Indonesian Free Press -- Pemerintah Bolivia menghentikan kerjasama dengan badan anti-narkoba Amerika Drug Enforcement Agency (DEA). Hal itu ternyata berdampak pada turunnya perdagangan narkoba di negara itu, sekaligus membuktikan selama ini DEA secara diam-diam terlibat dalam bisnis gelap tersebut.

Seperti dilaporkan Natural News 11 September lalu, pemerintah Bolivia berhasil mengurangi produksi illegal narkoba di negara tersebut sejak hengkangnya DEA.

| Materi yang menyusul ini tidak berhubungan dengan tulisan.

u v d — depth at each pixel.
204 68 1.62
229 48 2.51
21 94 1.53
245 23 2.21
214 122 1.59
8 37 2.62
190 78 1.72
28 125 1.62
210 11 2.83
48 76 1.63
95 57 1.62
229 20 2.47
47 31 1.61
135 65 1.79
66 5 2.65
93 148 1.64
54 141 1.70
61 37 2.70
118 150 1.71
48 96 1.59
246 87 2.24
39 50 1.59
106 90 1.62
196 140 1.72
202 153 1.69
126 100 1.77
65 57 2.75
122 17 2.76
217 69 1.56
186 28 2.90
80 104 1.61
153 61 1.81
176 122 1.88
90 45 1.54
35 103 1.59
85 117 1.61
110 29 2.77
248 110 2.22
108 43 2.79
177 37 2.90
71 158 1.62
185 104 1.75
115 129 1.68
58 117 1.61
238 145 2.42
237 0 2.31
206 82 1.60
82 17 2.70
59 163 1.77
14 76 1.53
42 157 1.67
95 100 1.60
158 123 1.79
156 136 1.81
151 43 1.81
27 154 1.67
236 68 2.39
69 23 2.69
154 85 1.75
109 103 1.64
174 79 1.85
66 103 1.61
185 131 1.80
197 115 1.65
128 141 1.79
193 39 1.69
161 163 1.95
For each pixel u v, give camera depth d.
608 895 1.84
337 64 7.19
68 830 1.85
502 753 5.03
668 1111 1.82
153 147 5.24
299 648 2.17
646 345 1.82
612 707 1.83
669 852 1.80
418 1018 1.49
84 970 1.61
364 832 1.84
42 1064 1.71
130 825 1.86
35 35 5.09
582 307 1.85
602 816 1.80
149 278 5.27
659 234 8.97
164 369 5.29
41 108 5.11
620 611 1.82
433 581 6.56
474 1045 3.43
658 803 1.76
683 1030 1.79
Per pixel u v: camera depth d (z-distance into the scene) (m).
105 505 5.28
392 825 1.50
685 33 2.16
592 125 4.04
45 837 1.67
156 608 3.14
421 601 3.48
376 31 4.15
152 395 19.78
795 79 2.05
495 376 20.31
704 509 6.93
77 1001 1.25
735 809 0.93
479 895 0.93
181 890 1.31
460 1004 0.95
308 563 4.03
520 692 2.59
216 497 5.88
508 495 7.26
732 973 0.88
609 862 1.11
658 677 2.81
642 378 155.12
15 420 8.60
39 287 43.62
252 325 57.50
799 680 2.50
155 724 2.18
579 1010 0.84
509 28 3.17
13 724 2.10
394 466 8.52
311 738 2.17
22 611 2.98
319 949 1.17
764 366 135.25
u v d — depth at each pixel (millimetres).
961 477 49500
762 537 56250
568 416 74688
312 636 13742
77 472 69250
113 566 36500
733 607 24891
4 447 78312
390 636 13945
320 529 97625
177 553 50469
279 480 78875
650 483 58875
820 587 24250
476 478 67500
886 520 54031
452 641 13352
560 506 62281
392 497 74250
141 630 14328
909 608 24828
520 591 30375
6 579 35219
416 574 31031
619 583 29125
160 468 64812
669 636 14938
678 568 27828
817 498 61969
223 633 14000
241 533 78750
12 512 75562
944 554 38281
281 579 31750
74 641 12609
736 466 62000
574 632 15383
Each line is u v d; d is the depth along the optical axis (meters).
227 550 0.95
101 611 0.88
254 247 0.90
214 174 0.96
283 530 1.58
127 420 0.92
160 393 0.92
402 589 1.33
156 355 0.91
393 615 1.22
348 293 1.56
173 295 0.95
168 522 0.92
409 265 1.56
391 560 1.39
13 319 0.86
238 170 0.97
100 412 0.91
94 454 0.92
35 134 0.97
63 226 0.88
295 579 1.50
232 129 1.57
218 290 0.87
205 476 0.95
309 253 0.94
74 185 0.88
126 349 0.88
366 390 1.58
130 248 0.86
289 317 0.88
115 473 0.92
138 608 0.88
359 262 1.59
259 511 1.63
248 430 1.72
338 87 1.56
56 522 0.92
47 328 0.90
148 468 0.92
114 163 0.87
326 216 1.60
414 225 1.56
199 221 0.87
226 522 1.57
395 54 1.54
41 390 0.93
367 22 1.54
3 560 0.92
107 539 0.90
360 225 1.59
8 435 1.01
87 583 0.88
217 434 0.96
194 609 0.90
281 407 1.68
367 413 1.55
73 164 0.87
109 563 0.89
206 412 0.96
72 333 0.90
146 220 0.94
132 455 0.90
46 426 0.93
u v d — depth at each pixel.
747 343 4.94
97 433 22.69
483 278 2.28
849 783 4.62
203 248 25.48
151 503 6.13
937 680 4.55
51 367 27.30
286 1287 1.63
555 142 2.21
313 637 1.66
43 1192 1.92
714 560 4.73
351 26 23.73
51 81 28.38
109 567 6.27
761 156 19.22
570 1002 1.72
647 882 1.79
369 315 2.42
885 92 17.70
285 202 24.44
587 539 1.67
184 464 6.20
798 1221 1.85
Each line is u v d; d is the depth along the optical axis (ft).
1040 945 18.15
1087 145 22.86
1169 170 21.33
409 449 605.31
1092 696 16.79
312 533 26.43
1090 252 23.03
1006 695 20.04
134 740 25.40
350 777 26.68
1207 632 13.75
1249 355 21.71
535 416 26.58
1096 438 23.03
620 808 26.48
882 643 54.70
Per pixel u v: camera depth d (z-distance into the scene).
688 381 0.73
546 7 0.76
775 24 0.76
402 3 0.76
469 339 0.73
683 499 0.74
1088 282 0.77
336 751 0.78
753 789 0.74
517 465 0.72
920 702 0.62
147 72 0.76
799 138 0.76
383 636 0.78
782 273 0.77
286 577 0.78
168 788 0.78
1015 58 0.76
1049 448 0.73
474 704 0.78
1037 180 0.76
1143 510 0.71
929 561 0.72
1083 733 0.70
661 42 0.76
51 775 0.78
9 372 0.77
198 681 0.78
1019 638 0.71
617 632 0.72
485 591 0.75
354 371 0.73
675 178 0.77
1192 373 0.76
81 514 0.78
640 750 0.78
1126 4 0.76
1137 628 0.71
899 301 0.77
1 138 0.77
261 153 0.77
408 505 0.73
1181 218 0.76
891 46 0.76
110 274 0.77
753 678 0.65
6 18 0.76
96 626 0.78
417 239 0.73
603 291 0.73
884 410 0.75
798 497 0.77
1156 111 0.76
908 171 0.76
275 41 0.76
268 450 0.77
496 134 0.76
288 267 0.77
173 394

"Menurut data dari PBB, Bolivia berhasil mengurangi jumlah ladang koka, tanaman yang menjadi bahan dasar produksi kokain, hingga sekitar 11% sejak tahun 2014, dan lebih dari 30% sejak tahun 2010, dari lebih dari 30.000 hektar menjadi sekitar 20.000 hektar," demikian laporan itu menyebutkan.

DEA diusir dari Bolivia tahun 2008 setelah dicurigai melakukan aktifitas konspirasi dan mata-mata terhadap Bolivia.

Dalam penangangan produksi narkoba itu pemerintah Kolombia mengejutkan banyak pengamat, karena ternyata tidak banyak menggunakan kekerasan. Sebaliknya, pemerintah banyak melakukan langkah persuasif dengan membujuk para petani untuk mengubah tanaman produksinya dengan tanaman lain yang lebih produktif dan tidak melanggar hukum.

Menurut data PBB, produksi koka Bolivia tahun ini menunjukkan tingkat paling rendah sejak PBB melakukan monitoring pada tahun 2003. Ambisi pemerintah Bolivia kini adalah mengurangi lahan produksi koka menjadi hanya sebesar 12.000 hektar, atau sesuai dengan tingkat kebutuhan koka yang legal.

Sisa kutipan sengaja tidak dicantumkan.